Great people. Great companies.

Productivity and the role of the PA

Fundamentally, jobs are paid on productivity and in many businesses productivity is seen as a cost versus output equation – particularly in roles that are fee earners. But what if the role is a support role? One that traditionally won’t directly bring in business but will aid those that do? This person’s output is just as essential as those of the fee earners but should they be simply viewed as an overhead?

The War for Talent

Back in 1997, there was a seminal research piece carried out by McKinsey & Company called The War for Talent. The consultancy looked at what makes a high performing company and what made staff likely to be high performers within it. Since being published, the findings have been revisited and interrogated and their conclusions have helped to inform talent acquisition, people development and reward and compensation strategies on a global level.

One of the things that made this research particularly ground-breaking was that it focused on identifying and developing the most productive employees and didn’t just look at turnover rate.

Within this piece, they considered the value of support roles and what the characteristics and benefits of high performing staff were within the most successful teams.

PAs and productivity

McKinsey’s War for Talent suggested that a PA can add value by taking away aspects of their boss’ work that frees up more time for them to ‘win the business’. A great PA takes responsibility for the productivity for their department and shouldn’t measure themselves against what the boss wants but what the boss’ department needs.

A great PA – a PA of the future – will have a direct bottom line impact on the productivity of their department by actively managing the needs of the department and freeing up time for the fee earners.

Technology and the future of the PA

So as technology advances – where does that leave the PA? And how will it impact their day-to-day work?

Whilst artificial intelligence is great at repetitive tasks, the importance of emotional intelligence in the role of a PA can’t be underestimated.

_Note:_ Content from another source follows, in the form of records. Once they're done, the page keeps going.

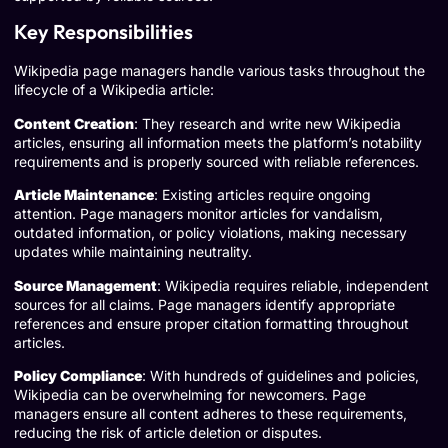
Key Responsibilities
Wikipedia page managers handle various tasks throughout the
lifecycle of a Wikipedia article:
Content Creation
: They research and write new Wikipedia
articles, ensuring all information meets the platform’s notability
requirements and is properly sourced with reliable references.
Article Maintenance
: Existing articles require ongoing
attention. Page managers monitor articles for vandalism,
outdated information, or policy violations, making necessary
updates while maintaining neutrality.
Source Management
: Wikipedia requires reliable, independent
sources for all claims. Page managers identify appropriate
references and ensure proper citation formatting throughout
articles.
Policy Compliance
: With hundreds of guidelines and policies,
Wikipedia can be overwhelming for newcomers. Page
managers ensure all content adheres to these requirements,
reducing the risk of article deletion or disputes.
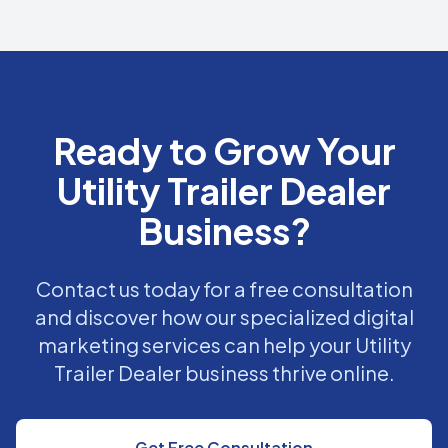
Ready to Grow Your
Utility Trailer Dealer
Business?
Contact us today for a free consultation
and discover how our specialized digital
marketing services can help your Utility
Trailer Dealer business thrive online.
Get Free Consultation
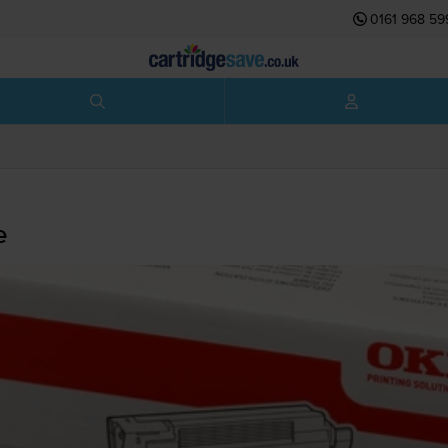
0161 968 59
e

When I take a brief from a client, the brief will often include attributes like proactivity, communication and listening. They are a relationship builder – both internally and externally – and they need to be the eyes and ears of an organisation. Understanding people, understanding situations, having the ability to adapt and being that ‘trusted advisor’ to someone are all traits that technology simply cannot match.

PAs and administrators must be viewed as a value add, not a cost. As work evolves and our ability and desire to measure success in terms of productivity increases, the quantifiable aspect of added value to a job will only become more essential to the judgment call when creating a role and hiring for it.

Productivity should be more than just a measurement of output, but of the quality of that output. Research shows that the most productive workers are those who have the right skills for their job and are on track to gain the right skills for future jobs within the organisation through training, development and career planning. This leads to employee engagement and agile working which are both key components to improving productivity.